Exercise details:
Transcribe each record below character for character.

[Data items]
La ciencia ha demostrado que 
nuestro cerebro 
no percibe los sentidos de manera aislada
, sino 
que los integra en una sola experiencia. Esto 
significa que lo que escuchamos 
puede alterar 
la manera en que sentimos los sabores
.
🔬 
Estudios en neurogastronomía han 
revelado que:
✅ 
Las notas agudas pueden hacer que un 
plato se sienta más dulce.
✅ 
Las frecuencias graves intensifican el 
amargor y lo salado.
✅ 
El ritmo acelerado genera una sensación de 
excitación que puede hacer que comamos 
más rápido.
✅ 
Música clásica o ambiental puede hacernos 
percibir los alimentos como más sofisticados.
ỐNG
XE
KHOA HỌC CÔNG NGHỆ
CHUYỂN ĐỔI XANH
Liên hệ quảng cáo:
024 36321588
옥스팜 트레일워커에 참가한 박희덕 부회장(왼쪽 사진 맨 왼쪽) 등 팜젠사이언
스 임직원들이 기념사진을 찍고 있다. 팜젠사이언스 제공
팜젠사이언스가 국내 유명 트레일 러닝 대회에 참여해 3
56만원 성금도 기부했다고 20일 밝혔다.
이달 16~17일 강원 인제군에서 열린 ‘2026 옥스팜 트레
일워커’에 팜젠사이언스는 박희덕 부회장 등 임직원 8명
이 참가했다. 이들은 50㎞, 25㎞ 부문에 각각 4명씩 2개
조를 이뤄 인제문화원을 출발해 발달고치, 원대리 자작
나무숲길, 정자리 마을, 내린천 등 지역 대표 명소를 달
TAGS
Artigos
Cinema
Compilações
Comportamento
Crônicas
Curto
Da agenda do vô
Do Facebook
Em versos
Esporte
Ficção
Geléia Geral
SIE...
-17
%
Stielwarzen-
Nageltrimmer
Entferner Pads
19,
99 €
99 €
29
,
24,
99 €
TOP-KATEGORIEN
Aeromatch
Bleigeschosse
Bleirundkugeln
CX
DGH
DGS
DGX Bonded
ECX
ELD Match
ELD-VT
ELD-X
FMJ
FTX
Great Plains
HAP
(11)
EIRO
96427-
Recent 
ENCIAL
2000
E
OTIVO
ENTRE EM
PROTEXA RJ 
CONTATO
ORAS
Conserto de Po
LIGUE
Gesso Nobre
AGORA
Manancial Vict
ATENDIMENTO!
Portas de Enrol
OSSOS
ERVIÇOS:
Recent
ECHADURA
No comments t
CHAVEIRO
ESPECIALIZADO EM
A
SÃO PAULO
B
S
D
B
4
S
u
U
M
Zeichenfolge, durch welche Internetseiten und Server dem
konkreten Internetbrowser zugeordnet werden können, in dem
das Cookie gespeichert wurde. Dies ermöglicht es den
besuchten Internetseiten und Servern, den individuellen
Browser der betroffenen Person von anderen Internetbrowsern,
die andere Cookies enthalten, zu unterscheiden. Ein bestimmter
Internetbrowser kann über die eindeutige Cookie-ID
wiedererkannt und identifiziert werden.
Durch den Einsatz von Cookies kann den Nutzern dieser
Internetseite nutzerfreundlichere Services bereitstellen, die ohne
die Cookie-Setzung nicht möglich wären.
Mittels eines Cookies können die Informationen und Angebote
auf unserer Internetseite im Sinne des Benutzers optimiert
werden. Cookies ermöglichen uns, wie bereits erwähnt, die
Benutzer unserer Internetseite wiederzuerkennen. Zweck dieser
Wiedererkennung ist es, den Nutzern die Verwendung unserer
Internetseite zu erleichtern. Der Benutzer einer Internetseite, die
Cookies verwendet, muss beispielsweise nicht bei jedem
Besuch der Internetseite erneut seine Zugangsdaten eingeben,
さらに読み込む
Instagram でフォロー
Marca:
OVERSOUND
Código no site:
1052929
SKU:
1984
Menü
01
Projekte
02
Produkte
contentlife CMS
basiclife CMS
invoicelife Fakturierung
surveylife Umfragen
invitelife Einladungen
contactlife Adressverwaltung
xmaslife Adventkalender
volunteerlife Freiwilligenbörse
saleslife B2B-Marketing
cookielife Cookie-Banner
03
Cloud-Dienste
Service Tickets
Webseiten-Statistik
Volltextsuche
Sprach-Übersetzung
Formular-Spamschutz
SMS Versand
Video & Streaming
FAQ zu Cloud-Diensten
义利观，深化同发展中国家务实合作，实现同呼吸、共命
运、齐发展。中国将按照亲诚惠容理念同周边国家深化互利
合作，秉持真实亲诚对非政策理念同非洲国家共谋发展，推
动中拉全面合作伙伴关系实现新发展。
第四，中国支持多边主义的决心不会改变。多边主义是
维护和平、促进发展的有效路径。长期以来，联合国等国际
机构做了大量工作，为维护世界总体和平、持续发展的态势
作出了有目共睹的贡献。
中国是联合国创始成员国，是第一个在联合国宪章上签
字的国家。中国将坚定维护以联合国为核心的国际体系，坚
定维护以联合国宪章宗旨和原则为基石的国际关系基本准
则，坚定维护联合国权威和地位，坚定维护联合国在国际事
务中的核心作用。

Response to this exercise:
La ciencia ha demostrado que 
nuestro cerebro 
no percibe los sentidos de manera aislada
, sino 
que los integra en una sola experiencia. Esto 
significa que lo que escuchamos 
puede alterar 
la manera en que sentimos los sabores
.
🔬 
Estudios en neurogastronomía han 
revelado que:
✅ 
Las notas agudas pueden hacer que un 
plato se sienta más dulce.
✅ 
Las frecuencias graves intensifican el 
amargor y lo salado.
✅ 
El ritmo acelerado genera una sensación de 
excitación que puede hacer que comamos 
más rápido.
✅ 
Música clásica o ambiental puede hacernos 
percibir los alimentos como más sofisticados.
ỐNG
XE
KHOA HỌC CÔNG NGHỆ
CHUYỂN ĐỔI XANH
Liên hệ quảng cáo:
024 36321588
옥스팜 트레일워커에 참가한 박희덕 부회장(왼쪽 사진 맨 왼쪽) 등 팜젠사이언
스 임직원들이 기념사진을 찍고 있다. 팜젠사이언스 제공
팜젠사이언스가 국내 유명 트레일 러닝 대회에 참여해 3
56만원 성금도 기부했다고 20일 밝혔다.
이달 16~17일 강원 인제군에서 열린 ‘2026 옥스팜 트레
일워커’에 팜젠사이언스는 박희덕 부회장 등 임직원 8명
이 참가했다. 이들은 50㎞, 25㎞ 부문에 각각 4명씩 2개
조를 이뤄 인제문화원을 출발해 발달고치, 원대리 자작
나무숲길, 정자리 마을, 내린천 등 지역 대표 명소를 달
TAGS
Artigos
Cinema
Compilações
Comportamento
Crônicas
Curto
Da agenda do vô
Do Facebook
Em versos
Esporte
Ficção
Geléia Geral
SIE...
-17
%
Stielwarzen-
Nageltrimmer
Entferner Pads
19,
99 €
99 €
29
,
24,
99 €
TOP-KATEGORIEN
Aeromatch
Bleigeschosse
Bleirundkugeln
CX
DGH
DGS
DGX Bonded
ECX
ELD Match
ELD-VT
ELD-X
FMJ
FTX
Great Plains
HAP
(11)
EIRO
96427-
Recent 
ENCIAL
2000
E
OTIVO
ENTRE EM
PROTEXA RJ 
CONTATO
ORAS
Conserto de Po
LIGUE
Gesso Nobre
AGORA
Manancial Vict
ATENDIMENTO!
Portas de Enrol
OSSOS
ERVIÇOS:
Recent
ECHADURA
No comments t
CHAVEIRO
ESPECIALIZADO EM
A
SÃO PAULO
B
S
D
B
4
S
u
U
M
Zeichenfolge, durch welche Internetseiten und Server dem
konkreten Internetbrowser zugeordnet werden können, in dem
das Cookie gespeichert wurde. Dies ermöglicht es den
besuchten Internetseiten und Servern, den individuellen
Browser der betroffenen Person von anderen Internetbrowsern,
die andere Cookies enthalten, zu unterscheiden. Ein bestimmter
Internetbrowser kann über die eindeutige Cookie-ID
wiedererkannt und identifiziert werden.
Durch den Einsatz von Cookies kann den Nutzern dieser
Internetseite nutzerfreundlichere Services bereitstellen, die ohne
die Cookie-Setzung nicht möglich wären.
Mittels eines Cookies können die Informationen und Angebote
auf unserer Internetseite im Sinne des Benutzers optimiert
werden. Cookies ermöglichen uns, wie bereits erwähnt, die
Benutzer unserer Internetseite wiederzuerkennen. Zweck dieser
Wiedererkennung ist es, den Nutzern die Verwendung unserer
Internetseite zu erleichtern. Der Benutzer einer Internetseite, die
Cookies verwendet, muss beispielsweise nicht bei jedem
Besuch der Internetseite erneut seine Zugangsdaten eingeben,
さらに読み込む
Instagram でフォロー
Marca:
OVERSOUND
Código no site:
1052929
SKU:
1984
Menü
01
Projekte
02
Produkte
contentlife CMS
basiclife CMS
invoicelife Fakturierung
surveylife Umfragen
invitelife Einladungen
contactlife Adressverwaltung
xmaslife Adventkalender
volunteerlife Freiwilligenbörse
saleslife B2B-Marketing
cookielife Cookie-Banner
03
Cloud-Dienste
Service Tickets
Webseiten-Statistik
Volltextsuche
Sprach-Übersetzung
Formular-Spamschutz
SMS Versand
Video & Streaming
FAQ zu Cloud-Diensten
义利观，深化同发展中国家务实合作，实现同呼吸、共命
运、齐发展。中国将按照亲诚惠容理念同周边国家深化互利
合作，秉持真实亲诚对非政策理念同非洲国家共谋发展，推
动中拉全面合作伙伴关系实现新发展。
第四，中国支持多边主义的决心不会改变。多边主义是
维护和平、促进发展的有效路径。长期以来，联合国等国际
机构做了大量工作，为维护世界总体和平、持续发展的态势
作出了有目共睹的贡献。
中国是联合国创始成员国，是第一个在联合国宪章上签
字的国家。中国将坚定维护以联合国为核心的国际体系，坚
定维护以联合国宪章宗旨和原则为基石的国际关系基本准
则，坚定维护联合国权威和地位，坚定维护联合国在国际事
务中的核心作用。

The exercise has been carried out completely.